---------- Dataset content

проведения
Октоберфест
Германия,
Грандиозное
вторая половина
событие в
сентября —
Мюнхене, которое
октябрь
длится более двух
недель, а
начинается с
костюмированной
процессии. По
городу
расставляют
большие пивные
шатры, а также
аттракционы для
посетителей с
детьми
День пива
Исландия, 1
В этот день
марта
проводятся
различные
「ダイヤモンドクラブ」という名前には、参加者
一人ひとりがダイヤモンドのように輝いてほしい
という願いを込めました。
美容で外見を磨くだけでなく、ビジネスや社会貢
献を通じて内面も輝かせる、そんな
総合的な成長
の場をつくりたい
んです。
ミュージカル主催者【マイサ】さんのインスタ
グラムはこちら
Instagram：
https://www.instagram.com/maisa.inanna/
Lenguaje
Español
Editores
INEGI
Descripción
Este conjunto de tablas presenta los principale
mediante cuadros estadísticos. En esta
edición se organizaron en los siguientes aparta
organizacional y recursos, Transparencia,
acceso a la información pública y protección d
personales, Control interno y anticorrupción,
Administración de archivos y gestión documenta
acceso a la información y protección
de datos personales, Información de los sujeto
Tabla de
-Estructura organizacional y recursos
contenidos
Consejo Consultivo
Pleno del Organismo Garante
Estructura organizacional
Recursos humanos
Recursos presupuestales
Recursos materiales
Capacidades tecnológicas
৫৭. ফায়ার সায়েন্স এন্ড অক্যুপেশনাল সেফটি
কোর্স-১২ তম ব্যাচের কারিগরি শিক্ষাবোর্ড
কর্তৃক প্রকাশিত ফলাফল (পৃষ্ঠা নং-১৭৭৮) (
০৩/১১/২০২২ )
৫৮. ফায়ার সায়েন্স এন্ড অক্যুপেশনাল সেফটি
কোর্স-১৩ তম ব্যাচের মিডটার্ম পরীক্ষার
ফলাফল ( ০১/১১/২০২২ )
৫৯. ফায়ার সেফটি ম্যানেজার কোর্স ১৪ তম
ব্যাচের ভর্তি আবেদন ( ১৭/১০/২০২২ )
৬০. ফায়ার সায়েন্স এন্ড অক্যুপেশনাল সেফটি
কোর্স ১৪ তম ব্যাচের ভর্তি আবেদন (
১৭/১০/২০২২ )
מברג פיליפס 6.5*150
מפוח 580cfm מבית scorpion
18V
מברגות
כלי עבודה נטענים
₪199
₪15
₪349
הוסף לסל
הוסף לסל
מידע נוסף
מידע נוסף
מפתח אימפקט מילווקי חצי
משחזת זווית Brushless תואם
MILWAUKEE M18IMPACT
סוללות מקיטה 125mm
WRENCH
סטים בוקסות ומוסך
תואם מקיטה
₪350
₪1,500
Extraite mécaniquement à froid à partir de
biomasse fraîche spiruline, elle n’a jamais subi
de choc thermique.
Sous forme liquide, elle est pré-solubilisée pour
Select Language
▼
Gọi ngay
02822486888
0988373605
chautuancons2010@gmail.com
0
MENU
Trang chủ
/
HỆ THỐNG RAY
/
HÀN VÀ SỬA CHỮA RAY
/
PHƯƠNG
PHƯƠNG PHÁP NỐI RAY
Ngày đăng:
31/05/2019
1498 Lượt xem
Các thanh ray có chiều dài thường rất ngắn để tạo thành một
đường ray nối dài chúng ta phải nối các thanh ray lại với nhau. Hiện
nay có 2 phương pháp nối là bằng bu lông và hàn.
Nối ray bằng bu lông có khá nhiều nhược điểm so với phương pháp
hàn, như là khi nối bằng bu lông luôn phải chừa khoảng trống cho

--------------------
---------- Dataset content

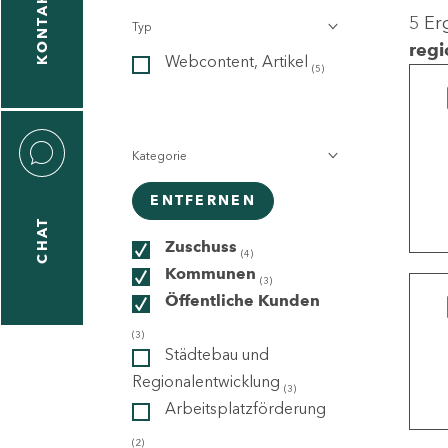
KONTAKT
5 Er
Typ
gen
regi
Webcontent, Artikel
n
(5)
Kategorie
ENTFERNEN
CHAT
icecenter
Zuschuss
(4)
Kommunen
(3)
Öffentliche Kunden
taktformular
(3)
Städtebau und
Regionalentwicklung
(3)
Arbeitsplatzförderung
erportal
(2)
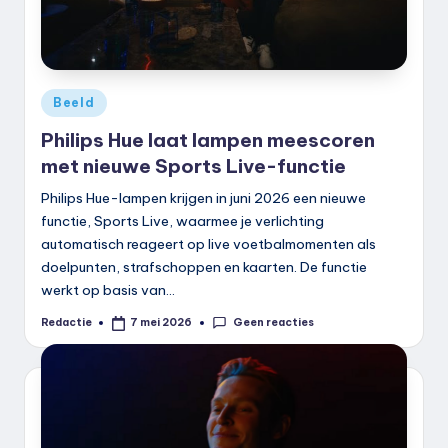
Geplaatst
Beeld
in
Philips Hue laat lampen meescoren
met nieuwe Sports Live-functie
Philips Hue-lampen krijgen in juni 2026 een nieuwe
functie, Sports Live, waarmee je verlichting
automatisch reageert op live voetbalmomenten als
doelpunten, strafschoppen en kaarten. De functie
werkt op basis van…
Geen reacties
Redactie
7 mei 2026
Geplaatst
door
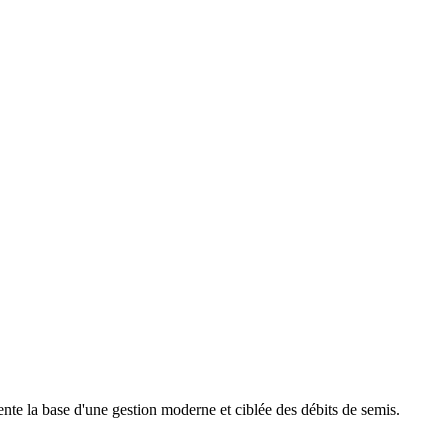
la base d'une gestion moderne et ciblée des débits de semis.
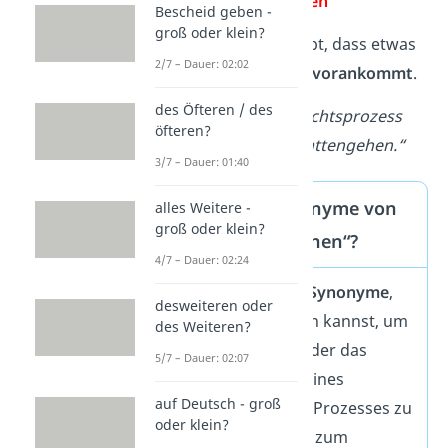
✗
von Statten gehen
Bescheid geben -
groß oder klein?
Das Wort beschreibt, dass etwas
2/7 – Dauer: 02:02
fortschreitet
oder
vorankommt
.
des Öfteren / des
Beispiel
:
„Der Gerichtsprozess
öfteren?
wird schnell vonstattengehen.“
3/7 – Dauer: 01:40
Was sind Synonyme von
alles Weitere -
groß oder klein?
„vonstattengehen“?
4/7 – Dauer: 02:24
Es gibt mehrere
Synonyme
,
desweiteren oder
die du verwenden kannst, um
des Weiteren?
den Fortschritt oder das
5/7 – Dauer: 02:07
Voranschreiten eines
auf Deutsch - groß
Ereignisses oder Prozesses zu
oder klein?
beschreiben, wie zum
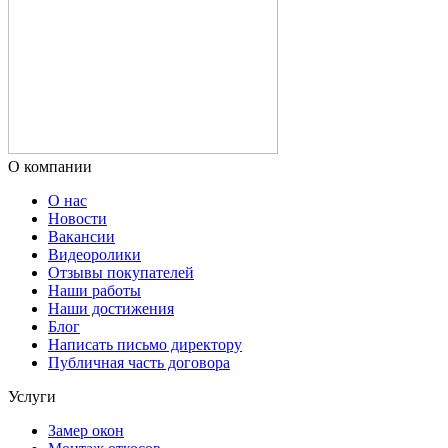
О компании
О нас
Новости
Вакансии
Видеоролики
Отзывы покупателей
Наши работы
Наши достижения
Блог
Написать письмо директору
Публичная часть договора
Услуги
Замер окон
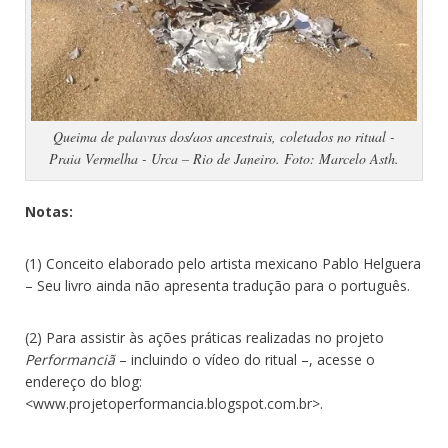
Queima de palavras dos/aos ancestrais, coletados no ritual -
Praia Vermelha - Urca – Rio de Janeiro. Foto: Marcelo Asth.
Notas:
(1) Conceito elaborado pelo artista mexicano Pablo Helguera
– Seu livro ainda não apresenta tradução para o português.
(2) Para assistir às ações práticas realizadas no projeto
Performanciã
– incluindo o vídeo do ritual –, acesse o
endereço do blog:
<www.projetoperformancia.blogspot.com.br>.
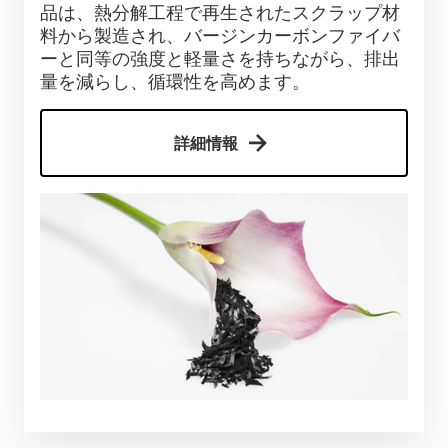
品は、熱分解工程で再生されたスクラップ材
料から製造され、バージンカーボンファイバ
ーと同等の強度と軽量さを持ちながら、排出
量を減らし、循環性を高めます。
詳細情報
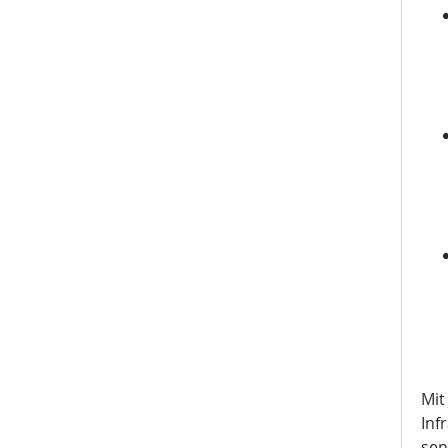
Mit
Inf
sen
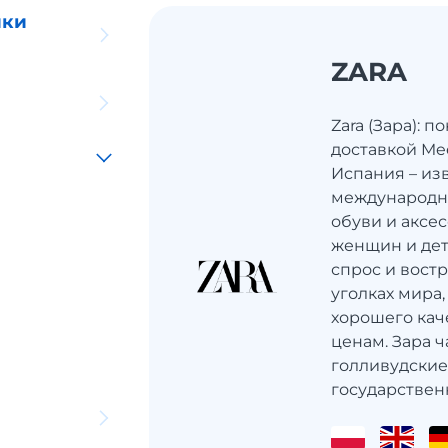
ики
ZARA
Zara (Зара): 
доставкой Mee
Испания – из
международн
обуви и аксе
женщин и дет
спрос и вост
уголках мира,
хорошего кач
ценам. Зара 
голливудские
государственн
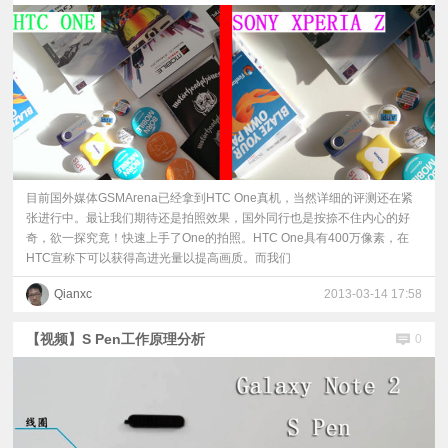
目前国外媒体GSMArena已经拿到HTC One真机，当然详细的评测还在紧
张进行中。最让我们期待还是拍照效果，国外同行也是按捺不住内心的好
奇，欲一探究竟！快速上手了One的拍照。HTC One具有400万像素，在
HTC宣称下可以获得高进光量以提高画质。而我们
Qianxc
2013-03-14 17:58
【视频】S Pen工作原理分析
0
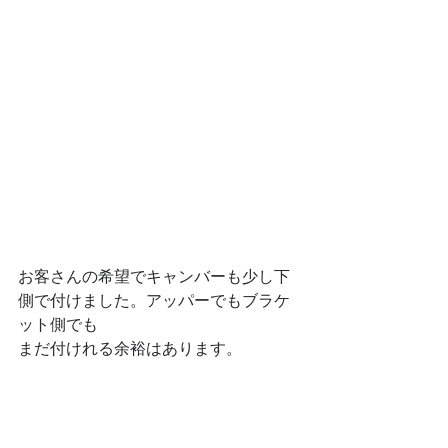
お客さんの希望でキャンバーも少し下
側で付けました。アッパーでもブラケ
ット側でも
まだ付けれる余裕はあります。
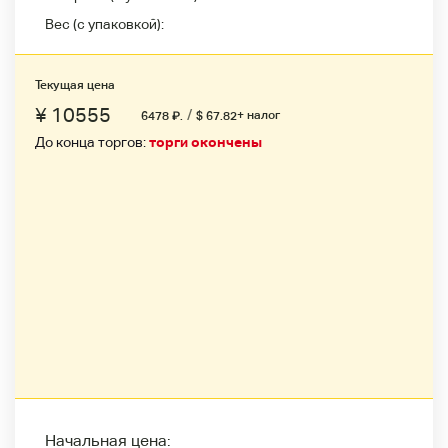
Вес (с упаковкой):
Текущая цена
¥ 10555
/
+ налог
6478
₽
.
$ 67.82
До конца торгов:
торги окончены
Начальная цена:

--------------------
---------- Dataset content

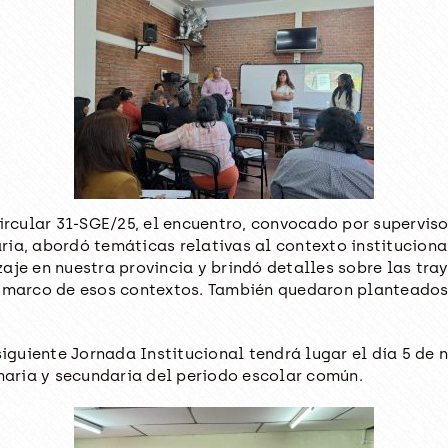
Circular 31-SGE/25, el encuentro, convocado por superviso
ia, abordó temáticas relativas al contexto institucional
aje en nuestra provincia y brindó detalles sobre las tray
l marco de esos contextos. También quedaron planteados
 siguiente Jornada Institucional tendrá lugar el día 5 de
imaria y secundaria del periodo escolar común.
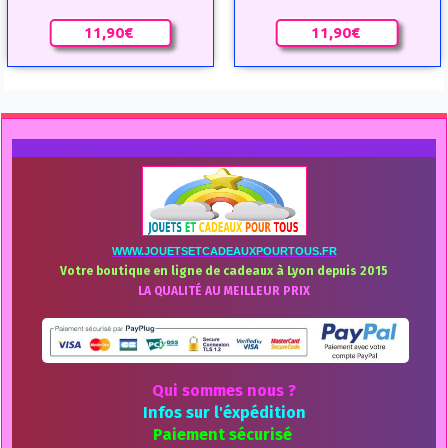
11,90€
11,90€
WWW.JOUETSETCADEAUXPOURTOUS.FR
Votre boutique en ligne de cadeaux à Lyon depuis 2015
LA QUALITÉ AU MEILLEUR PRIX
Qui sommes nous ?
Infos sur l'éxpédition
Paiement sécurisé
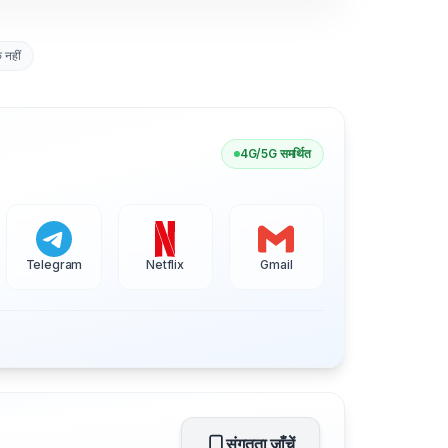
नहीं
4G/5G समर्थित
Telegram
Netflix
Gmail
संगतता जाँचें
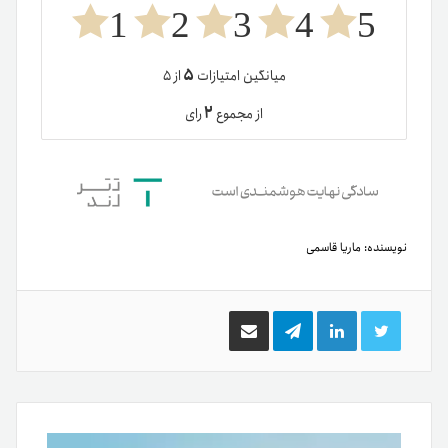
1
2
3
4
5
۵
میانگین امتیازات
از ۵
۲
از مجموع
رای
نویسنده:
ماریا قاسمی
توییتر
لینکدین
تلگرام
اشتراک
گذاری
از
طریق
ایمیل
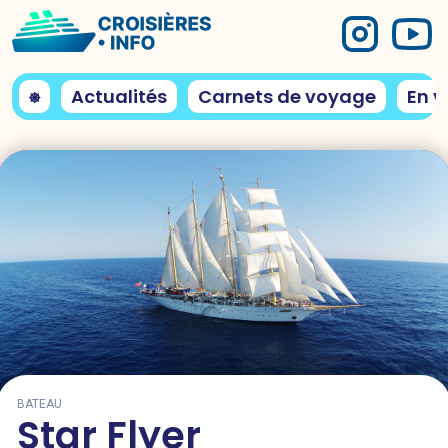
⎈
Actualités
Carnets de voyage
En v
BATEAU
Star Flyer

--------------------

Take the lines of the entries that open with the line containing "目前国外媒体GSMArena已经拿到HTC One真机，当然详细的评测还在紧" and close with the line containing "まだ付けれる余裕はあります。". Return only those lines with every "拍照" swapped for "摄影" and all else unchanged, leaving the pictures out.

▸ **Task result**:
目前国外媒体GSMArena已经拿到HTC One真机，当然详细的评测还在紧
张进行中。最让我们期待还是摄影效果，国外同行也是按捺不住内心的好
奇，欲一探究竟！快速上手了One的摄影。HTC One具有400万像素，在
HTC宣称下可以获得高进光量以提高画质。而我们
Qianxc
2013-03-14 17:58
【视频】S Pen工作原理分析
0
お客さんの希望でキャンバーも少し下
側で付けました。アッパーでもブラケ
ット側でも
まだ付けれる余裕はあります。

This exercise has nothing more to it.